The weak form method for acoustoelastic simulation with arbitrary prestress

TL;DR

This paper introduces a weak form PDE approach for acoustoelastic simulation under arbitrary prestress, providing higher accuracy than traditional methods, especially at low frequencies, and broadening the applicability beyond simple tensile stress conditions.

Contribution

The paper develops a novel weak form PDE modeling method for acoustoelastic simulation that handles arbitrary prestress states, improving accuracy over existing methods.

Findings

The proposed method closely matches theoretical solutions.

It outperforms the Effective Elastic Constants method at low frequencies.
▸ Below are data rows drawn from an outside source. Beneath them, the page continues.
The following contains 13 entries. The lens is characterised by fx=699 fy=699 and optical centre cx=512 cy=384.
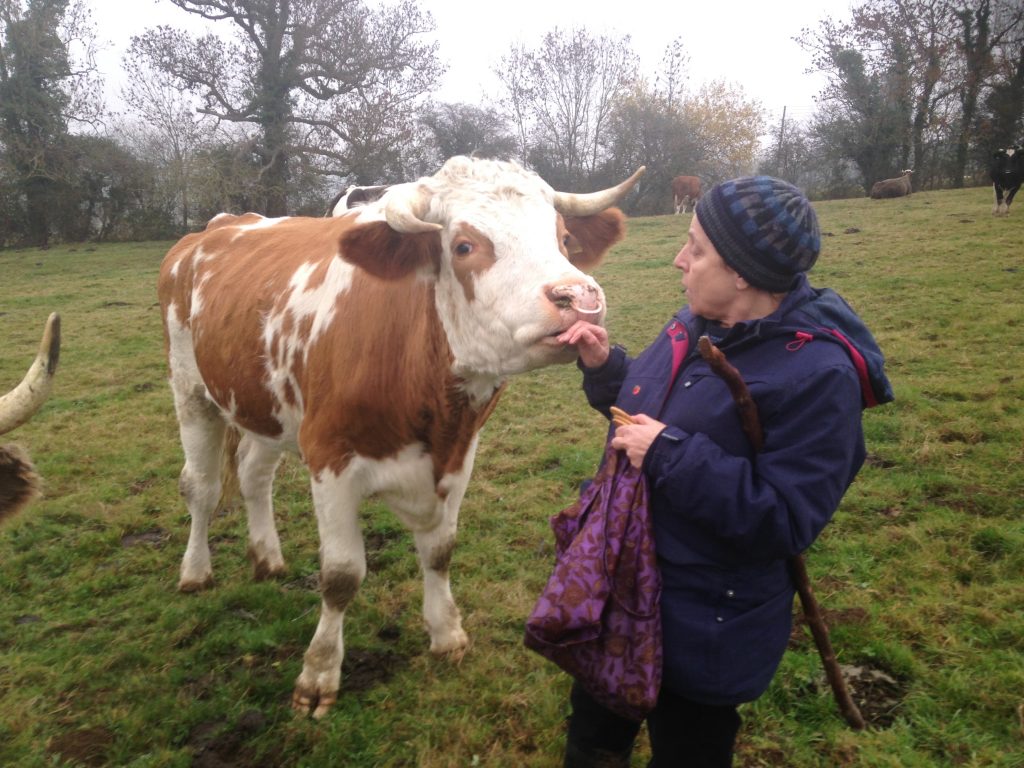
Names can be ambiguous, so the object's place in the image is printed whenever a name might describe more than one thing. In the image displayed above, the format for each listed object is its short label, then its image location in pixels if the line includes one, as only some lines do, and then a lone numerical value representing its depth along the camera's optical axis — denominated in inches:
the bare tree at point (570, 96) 1198.9
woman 63.0
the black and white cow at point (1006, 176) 584.1
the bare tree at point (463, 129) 984.3
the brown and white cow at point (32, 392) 89.3
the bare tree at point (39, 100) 1006.4
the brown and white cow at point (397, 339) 95.6
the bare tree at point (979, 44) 947.3
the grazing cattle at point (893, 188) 845.2
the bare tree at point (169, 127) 901.8
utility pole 1129.6
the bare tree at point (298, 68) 895.1
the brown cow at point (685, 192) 1036.5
The approach is validated through numerical simulations of different propagation directions.

Abstract

Acoustoelastic theory has been widely used to evaluate the residual stress (or prestress). However, most of the research remains focused on plate under simple tensile stress condition. In this paper, we propose a new approach: using weak form PDE modeling for acoustoelastic simulation. In the theory part, the weak form of acoustoelastic theory and semi-analytical finite element (SAFE) method is derived. In the numerical simulation part, two cases: the propagation direction is perpendicular to the prestress and parallel to the prestress are presented. The results are compared with the superposition of partial bulk wave (SPBW) method and the previously commonly used Effective Elastic Constants (EEC) method. The results show that the method proposed in this paper is highly accurate. Compared to the EEC method, this approach has no theoretical flaws and aligns more closely with the theoretical solution, especially in the low frequency range where the EEC method's results are almost incorrect. This study provides an accurate method for the simulation of acoustoelasticity.